Question de M. DESESSARD Jean (Paris - ECOLO) publiée le 10/04/2015

Question posée en séance publique le 09/04/2015

M. Jean Desessard. Monsieur le secrétaire d'État, dans notre monde, une personne sur neuf souffre encore de la faim. Des apprentis sorciers nous expliquent que c'est par manque de nourriture, et que ce sont des OGM qu'il nous faudrait pour nourrir les plus pauvres.

En réalité, les famines sont dues non au manque de nourriture mais aux conflits armés, au changement climatique, à la concurrence déloyale de nos pays développés et, surtout, au prix de la nourriture.

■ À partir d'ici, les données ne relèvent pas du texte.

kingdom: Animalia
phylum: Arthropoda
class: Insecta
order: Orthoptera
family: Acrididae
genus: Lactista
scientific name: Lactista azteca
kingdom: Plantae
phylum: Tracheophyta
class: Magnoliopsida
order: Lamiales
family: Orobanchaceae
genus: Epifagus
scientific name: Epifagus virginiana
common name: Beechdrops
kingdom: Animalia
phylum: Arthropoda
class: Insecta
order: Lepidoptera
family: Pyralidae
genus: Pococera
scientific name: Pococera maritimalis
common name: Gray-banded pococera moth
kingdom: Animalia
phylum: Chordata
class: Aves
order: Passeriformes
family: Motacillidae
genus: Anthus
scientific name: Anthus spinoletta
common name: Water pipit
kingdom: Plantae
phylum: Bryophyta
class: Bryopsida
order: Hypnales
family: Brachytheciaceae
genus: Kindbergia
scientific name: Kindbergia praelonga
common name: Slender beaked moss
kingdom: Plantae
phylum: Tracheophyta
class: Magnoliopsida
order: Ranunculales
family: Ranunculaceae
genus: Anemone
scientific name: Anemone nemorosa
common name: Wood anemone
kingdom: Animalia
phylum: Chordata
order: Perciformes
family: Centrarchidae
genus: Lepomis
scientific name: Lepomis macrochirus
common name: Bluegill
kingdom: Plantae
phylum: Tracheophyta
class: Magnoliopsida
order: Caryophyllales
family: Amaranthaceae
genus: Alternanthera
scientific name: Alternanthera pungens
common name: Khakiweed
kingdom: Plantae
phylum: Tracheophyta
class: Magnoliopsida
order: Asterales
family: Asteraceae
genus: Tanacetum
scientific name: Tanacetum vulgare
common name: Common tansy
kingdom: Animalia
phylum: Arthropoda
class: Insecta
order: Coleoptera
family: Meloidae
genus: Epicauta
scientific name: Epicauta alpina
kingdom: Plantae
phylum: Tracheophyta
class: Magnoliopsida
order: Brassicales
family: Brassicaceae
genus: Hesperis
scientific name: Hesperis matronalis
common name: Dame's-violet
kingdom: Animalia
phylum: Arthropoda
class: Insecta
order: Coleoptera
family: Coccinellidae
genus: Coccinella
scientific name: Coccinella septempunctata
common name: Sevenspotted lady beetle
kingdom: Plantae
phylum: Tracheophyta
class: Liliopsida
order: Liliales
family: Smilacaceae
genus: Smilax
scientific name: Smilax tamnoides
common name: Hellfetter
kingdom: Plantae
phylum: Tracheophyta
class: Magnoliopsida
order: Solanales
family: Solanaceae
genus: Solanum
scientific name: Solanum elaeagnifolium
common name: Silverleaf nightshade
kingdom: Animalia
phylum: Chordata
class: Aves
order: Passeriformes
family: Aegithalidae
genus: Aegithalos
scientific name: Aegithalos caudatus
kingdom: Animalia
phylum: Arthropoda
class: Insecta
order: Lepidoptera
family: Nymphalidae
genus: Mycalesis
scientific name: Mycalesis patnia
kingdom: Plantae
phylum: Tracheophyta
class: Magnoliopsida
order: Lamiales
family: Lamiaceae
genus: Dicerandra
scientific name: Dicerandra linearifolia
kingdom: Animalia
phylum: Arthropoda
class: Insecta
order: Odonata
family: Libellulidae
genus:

Non seulement le prix moyen des matières premières agricoles augmente constamment, mais il est de plus en plus volatil, c'est-à-dire qu'il connaît des pics brutaux et très élevés, dont les effets sont dévastateurs pour l'accès à la nourriture des populations les plus fragiles.

Cette volatilité des prix est la conséquence directe de la financiarisation des marchés alimentaires et agricoles. Dans l'une de ses études, la Banque mondiale a montré que « les activités des fonds indiciels de matières premières ont joué un rôle clé dans la flambée des prix alimentaires de 2008. »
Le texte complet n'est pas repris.